I LOVE PyTorch for experimenting with dynamic deep neural nets (DNNs) -- that
is, DNNs that can have different graphs for different input samples. I find it
much, MUCH easier to create and tinker with dynamic DNNs using PyTorch than,
say, TensorFlow Fold.

------
JacobiX
Pytorch is awesome especially with automatic differentiation. We used to do
the training in torch and then convert the trained model to caffe. The only
problem is that the conversion script supports only torch 7. I heard that at
Facebook they experiment and do the training in pytorch and then they convert
the model to caffe 2. I hope they will release the conversion script.

------
justforFranz
Let's keep in mind that computer book publishers (like O'Reilly) have an
interest in thrashing the knowledge base of programmers generally.
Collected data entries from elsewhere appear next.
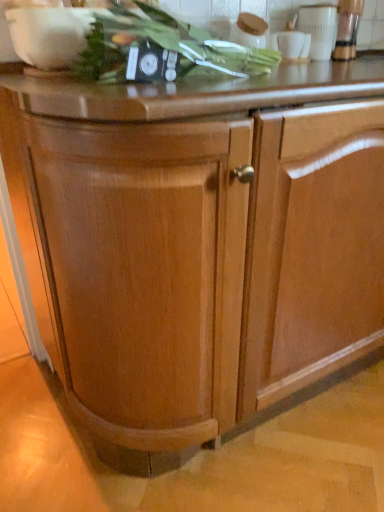
Question: Can you confirm if green leafy vegetable at upper center is wider than metallic silver blender at upper right, arranged as the first appliance when viewed from the right?

Choices:
 (A) yes
 (B) no

Answer: (A)

Question: Does green leafy vegetable at upper center have a larger size compared to metallic silver blender at upper right, arranged as the first appliance when viewed from the right?

Choices:
 (A) no
 (B) yes

Answer: (B)

Question: From a real-world perspective, is green leafy vegetable at upper center located beneath metallic silver blender at upper right, arranged as the first appliance when viewed from the right?

Choices:
 (A) no
 (B) yes

Answer: (B)

Question: Does green leafy vegetable at upper center have a lesser height compared to metallic silver blender at upper right, arranged as the first appliance when viewed from the right?

Choices:
 (A) no
 (B) yes

Answer: (B)

Question: Is green leafy vegetable at upper center thinner than metallic silver blender at upper right, the second appliance in the left-to-right sequence?

Choices:
 (A) yes
 (B) no

Answer: (B)

Question: Is white glossy cup at upper right, which is the 1th appliance from left to right, spatially inside metallic silver blender at upper right, the second appliance in the left-to-right sequence, or outside of it?

Choices:
 (A) inside
 (B) outside

Answer: (B)

Question: Considering the relative positions of white glossy cup at upper right, which is the 1th appliance from left to right, and metallic silver blender at upper right, arranged as the first appliance when viewed from the right, in the image provided, is white glossy cup at upper right, which is the 1th appliance from left to right, to the left or to the right of metallic silver blender at upper right, arranged as the first appliance when viewed from the right,?

Choices:
 (A) left
 (B) right

Answer: (A)

Question: Considering the positions of white glossy cup at upper right, which is counted as the 2th appliance, starting from the right, and metallic silver blender at upper right, arranged as the first appliance when viewed from the right, in the image, is white glossy cup at upper right, which is counted as the 2th appliance, starting from the right, taller or shorter than metallic silver blender at upper right, arranged as the first appliance when viewed from the right,?

Choices:
 (A) short
 (B) tall

Answer: (A)

Question: Considering the positions of point 306,19 and point 350,34, is point 306,19 closer or farther from the camera than point 350,34?

Choices:
 (A) farther
 (B) closer

Answer: (B)

Question: Is white glossy cup at upper right, which is counted as the 2th appliance, starting from the right, wider or thinner than green leafy vegetable at upper center?

Choices:
 (A) wide
 (B) thin

Answer: (B)

Question: From the image's perspective, is white glossy cup at upper right, which is the 1th appliance from left to right, located above or below green leafy vegetable at upper center?

Choices:
 (A) above
 (B) below

Answer: (A)

Question: Considering the relative positions of white glossy cup at upper right, which is counted as the 2th appliance, starting from the right, and green leafy vegetable at upper center in the image provided, is white glossy cup at upper right, which is counted as the 2th appliance, starting from the right, to the left or to the right of green leafy vegetable at upper center?

Choices:
 (A) right
 (B) left

Answer: (A)

Question: Is white glossy cup at upper right, which is the 1th appliance from left to right, inside or outside of green leafy vegetable at upper center?

Choices:
 (A) outside
 (B) inside

Answer: (A)

Question: Is point (344, 52) closer or farther from the camera than point (144, 50)?

Choices:
 (A) closer
 (B) farther

Answer: (B)

Question: Choose the correct answer: Is metallic silver blender at upper right, arranged as the first appliance when viewed from the right, inside green leafy vegetable at upper center or outside it?

Choices:
 (A) outside
 (B) inside

Answer: (A)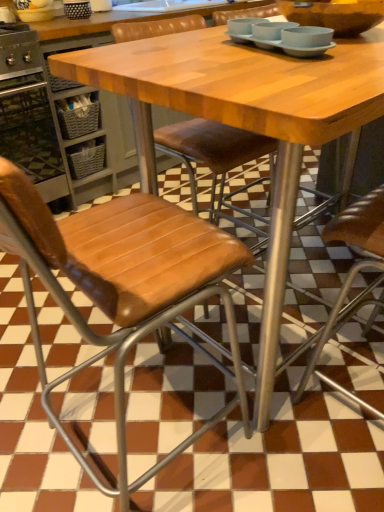
Question: Is point (67, 173) positioned closer to the camera than point (59, 223)?

Choices:
 (A) closer
 (B) farther

Answer: (B)

Question: From their relative heights in the image, would you say brushed metal oven at left is taller or shorter than brown leather chair at center, the 1th chair when ordered from right to left?

Choices:
 (A) short
 (B) tall

Answer: (B)

Question: Which object is positioned closest to the wooden table at center?

Choices:
 (A) brushed metal oven at left
 (B) brown leather chair at center, which ranks as the 2th chair in left-to-right order
 (C) brown leather chair at center, which is the 2th chair from right to left
 (D) light blue matte bowls at upper center
 (E) matte brown bowl at upper center

Answer: (D)

Question: Based on their relative distances, which object is farther from the wooden table at center?

Choices:
 (A) light blue matte bowls at upper center
 (B) brushed metal oven at left
 (C) brown leather chair at center, placed as the 1th chair when sorted from left to right
 (D) matte brown bowl at upper center
 (E) brown leather chair at center, which ranks as the 2th chair in left-to-right order

Answer: (B)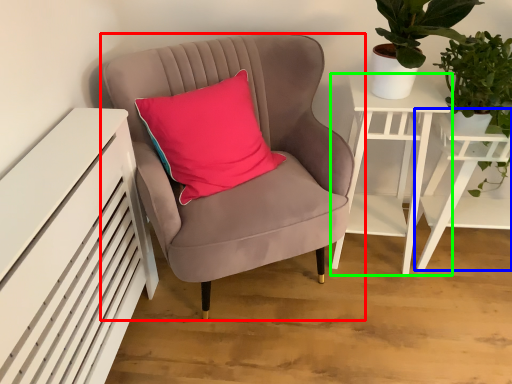
Question: Considering the real-world distances, which object is farthest from chair (highlighted by a red box)? table (highlighted by a blue box) or nightstand (highlighted by a green box)?

Choices:
 (A) table
 (B) nightstand

Answer: (A)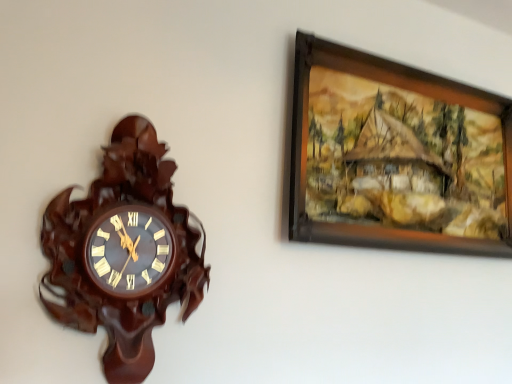
Question: Is there a large distance between brown wooden picture frame at upper right and mahogany wood wall clock at left?

Choices:
 (A) no
 (B) yes

Answer: (A)

Question: Is brown wooden picture frame at upper right next to mahogany wood wall clock at left and touching it?

Choices:
 (A) yes
 (B) no

Answer: (B)

Question: Is mahogany wood wall clock at left at the back of brown wooden picture frame at upper right?

Choices:
 (A) no
 (B) yes

Answer: (A)

Question: From the image's perspective, is brown wooden picture frame at upper right on top of mahogany wood wall clock at left?

Choices:
 (A) yes
 (B) no

Answer: (A)

Question: Is brown wooden picture frame at upper right positioned beyond the bounds of mahogany wood wall clock at left?

Choices:
 (A) no
 (B) yes

Answer: (B)

Question: Considering the relative sizes of brown wooden picture frame at upper right and mahogany wood wall clock at left in the image provided, is brown wooden picture frame at upper right shorter than mahogany wood wall clock at left?

Choices:
 (A) no
 (B) yes

Answer: (B)

Question: Can you confirm if mahogany wood wall clock at left is positioned to the right of brown wooden picture frame at upper right?

Choices:
 (A) yes
 (B) no

Answer: (B)

Question: Is mahogany wood wall clock at left positioned before brown wooden picture frame at upper right?

Choices:
 (A) no
 (B) yes

Answer: (B)

Question: Is mahogany wood wall clock at left touching brown wooden picture frame at upper right?

Choices:
 (A) no
 (B) yes

Answer: (A)

Question: Is mahogany wood wall clock at left far from brown wooden picture frame at upper right?

Choices:
 (A) no
 (B) yes

Answer: (A)

Question: Can you confirm if mahogany wood wall clock at left is taller than brown wooden picture frame at upper right?

Choices:
 (A) no
 (B) yes

Answer: (B)

Question: From the image's perspective, is mahogany wood wall clock at left on brown wooden picture frame at upper right?

Choices:
 (A) yes
 (B) no

Answer: (B)

Question: Is mahogany wood wall clock at left spatially inside brown wooden picture frame at upper right, or outside of it?

Choices:
 (A) inside
 (B) outside

Answer: (B)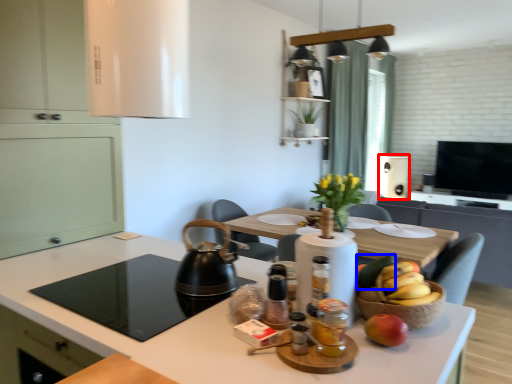
Question: Among these objects, which one is nearest to the camera, appliance (highlighted by a red box) or fruit (highlighted by a blue box)?

Choices:
 (A) appliance
 (B) fruit

Answer: (B)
Because it
means more potential book sales.

Advertisers can be informative. But they can also be a big distraction of time
& money & resources.

------
cwyers
So, on one hand, the "pick an OS/Python version/package manager" selector for
getting install instructions is cool and useful.

On the other hand, well, having installers for OS X and Linux leaves a big
Windows-sized gap, so I won't be playing with this anytime soon.

------
toisanji
pytorch is my go to framework for deep learning. That given this is just a PR
piece, an interview from Oreilly with one of the main developers of pytorch.

------
wodenokoto
How does pytorch compare to dynet (formerly CNN, or pyCNN)?

It's been my choice for dynamic NN for a while.